Stan is a yoga and barre studio in central Kyiv, welcomes those identifying as women. Situated in a vibrant area, it’s founded by a professional ballet dancer, Mariia Dreihaupt.. Designers intentionally crafted a significant part of the project around her, intertwining her personality with a broader celebration of women. Stan encapsulates the spirit of feminine strength, elegance, and individuality, inviting to embark on a transformative journey within its carefully curated space. It is not just a studio; it is a sanctuary for self-expression and holistic well-being.

The existing layout was quite sharp and didn't match the envisioned soft, elegant, and feminine personality for the future concept. Dubrovska Studio designers aimed to add more softness by rounding corners and using light curtains to smooth out the layout. The interior unfolds seamlessly, with a curtain corridor leading to changing rooms and showers. Faced with the absence of a minimalistic and soft solution for lockers, the designers crafted their own, complete with bespoke number and key tags. The showers, covered in small mosaic tiles, took inspiration from the modernist aesthetics of public bathrooms.

Venturing further into the studio, another turn from the curtain corridor reveals the heart of Stan – the spacious room where classes come to life. This versatile space, accommodating up to 15 people, boasts a flexible lighting setup and mirror walls, creating an environment where the magic of each training session unfolds. The primary concept for the space involves reusing existing elements and sourcing locally. Despite the challenges of ordering from abroad due to wartime conditions during construction, the emphasis on sustainability aligned well with the overall concept.
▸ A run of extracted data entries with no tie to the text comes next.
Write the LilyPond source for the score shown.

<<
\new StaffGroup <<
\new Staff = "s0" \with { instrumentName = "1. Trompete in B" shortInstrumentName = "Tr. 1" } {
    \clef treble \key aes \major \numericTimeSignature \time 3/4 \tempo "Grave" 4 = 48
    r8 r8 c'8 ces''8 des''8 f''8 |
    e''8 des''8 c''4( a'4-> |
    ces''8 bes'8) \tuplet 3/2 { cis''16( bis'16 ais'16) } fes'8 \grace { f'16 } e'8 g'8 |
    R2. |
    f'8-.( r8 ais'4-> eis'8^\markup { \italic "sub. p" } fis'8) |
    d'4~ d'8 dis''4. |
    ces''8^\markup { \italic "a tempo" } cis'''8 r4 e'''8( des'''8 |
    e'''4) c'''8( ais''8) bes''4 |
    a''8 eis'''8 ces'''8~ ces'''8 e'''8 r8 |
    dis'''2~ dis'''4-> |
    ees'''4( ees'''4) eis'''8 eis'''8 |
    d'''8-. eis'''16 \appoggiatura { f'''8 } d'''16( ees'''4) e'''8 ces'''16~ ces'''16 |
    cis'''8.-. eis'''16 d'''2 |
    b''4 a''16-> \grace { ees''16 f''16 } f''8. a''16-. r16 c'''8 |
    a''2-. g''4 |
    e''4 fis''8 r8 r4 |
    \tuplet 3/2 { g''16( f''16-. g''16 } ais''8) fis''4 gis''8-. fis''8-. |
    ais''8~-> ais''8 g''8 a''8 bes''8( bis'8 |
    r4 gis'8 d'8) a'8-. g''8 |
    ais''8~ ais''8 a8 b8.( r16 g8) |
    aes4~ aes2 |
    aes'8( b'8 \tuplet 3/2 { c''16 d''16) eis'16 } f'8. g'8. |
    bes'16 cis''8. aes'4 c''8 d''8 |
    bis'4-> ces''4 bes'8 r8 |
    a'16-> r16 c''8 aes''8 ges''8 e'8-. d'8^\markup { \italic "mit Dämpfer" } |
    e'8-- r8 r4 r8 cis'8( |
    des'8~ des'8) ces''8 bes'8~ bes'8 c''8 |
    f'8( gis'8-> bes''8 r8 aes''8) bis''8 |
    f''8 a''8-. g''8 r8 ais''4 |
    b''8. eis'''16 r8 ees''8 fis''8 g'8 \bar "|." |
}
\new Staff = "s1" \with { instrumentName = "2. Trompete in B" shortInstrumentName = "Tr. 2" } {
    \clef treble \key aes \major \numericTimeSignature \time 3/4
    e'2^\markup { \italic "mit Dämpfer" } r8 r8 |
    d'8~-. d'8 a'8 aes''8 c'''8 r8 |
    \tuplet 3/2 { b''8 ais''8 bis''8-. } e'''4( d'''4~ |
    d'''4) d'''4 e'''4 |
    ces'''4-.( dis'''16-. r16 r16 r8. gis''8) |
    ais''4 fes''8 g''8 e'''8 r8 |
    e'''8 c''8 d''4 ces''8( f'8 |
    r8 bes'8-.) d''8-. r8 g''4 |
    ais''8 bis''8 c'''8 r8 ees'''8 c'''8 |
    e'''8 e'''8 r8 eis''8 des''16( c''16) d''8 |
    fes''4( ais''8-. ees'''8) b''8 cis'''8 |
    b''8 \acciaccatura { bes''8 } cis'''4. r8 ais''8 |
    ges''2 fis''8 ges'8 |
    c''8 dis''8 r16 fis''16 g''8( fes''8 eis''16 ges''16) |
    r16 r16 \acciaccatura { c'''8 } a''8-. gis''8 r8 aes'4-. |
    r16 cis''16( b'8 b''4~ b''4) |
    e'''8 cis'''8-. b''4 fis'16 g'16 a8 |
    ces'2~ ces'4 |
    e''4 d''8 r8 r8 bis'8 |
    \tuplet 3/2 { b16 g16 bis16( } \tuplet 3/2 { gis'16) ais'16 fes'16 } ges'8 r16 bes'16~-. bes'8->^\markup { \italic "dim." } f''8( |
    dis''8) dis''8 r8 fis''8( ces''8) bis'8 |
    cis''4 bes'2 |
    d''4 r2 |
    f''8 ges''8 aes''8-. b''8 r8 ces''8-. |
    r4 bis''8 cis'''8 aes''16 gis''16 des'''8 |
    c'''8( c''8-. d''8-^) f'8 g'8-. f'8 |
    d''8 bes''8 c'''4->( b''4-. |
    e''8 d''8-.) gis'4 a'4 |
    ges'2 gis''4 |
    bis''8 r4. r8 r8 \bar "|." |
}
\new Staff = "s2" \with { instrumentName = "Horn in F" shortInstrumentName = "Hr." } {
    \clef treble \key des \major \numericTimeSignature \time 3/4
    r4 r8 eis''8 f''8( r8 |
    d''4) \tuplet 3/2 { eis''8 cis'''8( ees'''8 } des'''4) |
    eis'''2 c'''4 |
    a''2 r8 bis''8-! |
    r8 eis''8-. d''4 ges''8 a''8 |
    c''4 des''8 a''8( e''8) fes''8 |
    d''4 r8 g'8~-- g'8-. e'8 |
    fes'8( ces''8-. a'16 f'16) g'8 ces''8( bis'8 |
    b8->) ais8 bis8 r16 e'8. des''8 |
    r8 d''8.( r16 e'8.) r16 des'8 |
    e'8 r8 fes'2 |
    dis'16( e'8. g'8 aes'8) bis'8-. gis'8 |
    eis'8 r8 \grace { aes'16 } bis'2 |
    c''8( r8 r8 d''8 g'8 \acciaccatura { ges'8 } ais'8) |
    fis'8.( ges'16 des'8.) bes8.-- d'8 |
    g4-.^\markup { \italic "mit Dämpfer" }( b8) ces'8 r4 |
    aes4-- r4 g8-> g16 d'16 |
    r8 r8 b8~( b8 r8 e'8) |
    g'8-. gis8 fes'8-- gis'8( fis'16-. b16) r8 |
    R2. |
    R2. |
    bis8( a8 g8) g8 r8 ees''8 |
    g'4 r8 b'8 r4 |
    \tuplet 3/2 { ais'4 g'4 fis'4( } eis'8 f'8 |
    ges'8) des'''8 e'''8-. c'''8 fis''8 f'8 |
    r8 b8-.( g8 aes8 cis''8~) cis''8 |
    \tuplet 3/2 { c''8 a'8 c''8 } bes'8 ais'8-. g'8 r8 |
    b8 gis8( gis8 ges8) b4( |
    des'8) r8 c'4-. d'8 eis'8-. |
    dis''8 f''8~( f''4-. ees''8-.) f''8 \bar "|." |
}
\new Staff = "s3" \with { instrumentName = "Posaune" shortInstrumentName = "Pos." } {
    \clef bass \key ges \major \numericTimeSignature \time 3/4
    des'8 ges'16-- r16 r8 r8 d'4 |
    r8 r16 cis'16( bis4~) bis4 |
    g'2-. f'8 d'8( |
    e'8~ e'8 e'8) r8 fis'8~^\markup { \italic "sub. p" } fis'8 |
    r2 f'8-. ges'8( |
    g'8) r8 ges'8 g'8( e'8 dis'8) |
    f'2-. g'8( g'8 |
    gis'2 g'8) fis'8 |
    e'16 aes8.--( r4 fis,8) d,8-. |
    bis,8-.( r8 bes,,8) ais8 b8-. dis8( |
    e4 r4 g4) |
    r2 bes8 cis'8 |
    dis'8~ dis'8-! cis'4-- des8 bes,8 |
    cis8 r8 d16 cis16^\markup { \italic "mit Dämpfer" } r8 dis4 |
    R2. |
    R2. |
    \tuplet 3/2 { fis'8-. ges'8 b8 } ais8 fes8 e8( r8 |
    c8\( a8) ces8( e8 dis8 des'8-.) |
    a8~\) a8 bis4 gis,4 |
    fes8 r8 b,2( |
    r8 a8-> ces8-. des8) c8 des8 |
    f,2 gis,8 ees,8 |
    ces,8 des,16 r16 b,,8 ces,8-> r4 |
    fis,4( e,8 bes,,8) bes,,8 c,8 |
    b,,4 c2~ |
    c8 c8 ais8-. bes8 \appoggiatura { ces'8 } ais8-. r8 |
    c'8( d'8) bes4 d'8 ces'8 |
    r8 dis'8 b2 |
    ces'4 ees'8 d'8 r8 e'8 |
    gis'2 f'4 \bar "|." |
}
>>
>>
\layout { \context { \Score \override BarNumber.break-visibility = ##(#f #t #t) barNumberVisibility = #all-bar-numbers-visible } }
“In our situation, when we initiated the project, there was virtually nothing available. We literally pieced the project together from leftovers we found around Kyiv.”, - designer Natalie Dubrovska said. Despite these challenges and frequent electricity blackouts in Ukraine during the construction process, the design aimed for uniqueness and creativity became the driving force. All elements were crafted based on designer drawings, with the sofa serving as a centerpiece for the welcoming area, inspired by the overall layout.

Designer Natalie Dubrovska shared, “I envisioned upholstering it with gobelin fabric, sourced second-hand or from an old fabric manufacturer. The quest for the right fabric turned into a humorous journey, with many gobelins featuring unappealing cat face illusions. Almost giving up, we lucked out, discovering a fabric from the 1970s that closely mirrored our initial design.”

Complementing the sofa, little tables were crafted from stone leftovers carefully sourced in the warehouse. A mirror, cut into the rock base in the welcoming area, creates an illusion of magic and special charm, reflecting parts of the space depending on the angle. The reception desk, cast in concrete, aimed for rough edges to contrast with the soft surroundings. Blending with existing gray microcement on the floor, it extended into the desk and was crushed on top, achieving the desired look and feel.

*Ukrainian word CTAH (STAN in Latin transliteration) means physical posture OR state, as a feeling of yourself.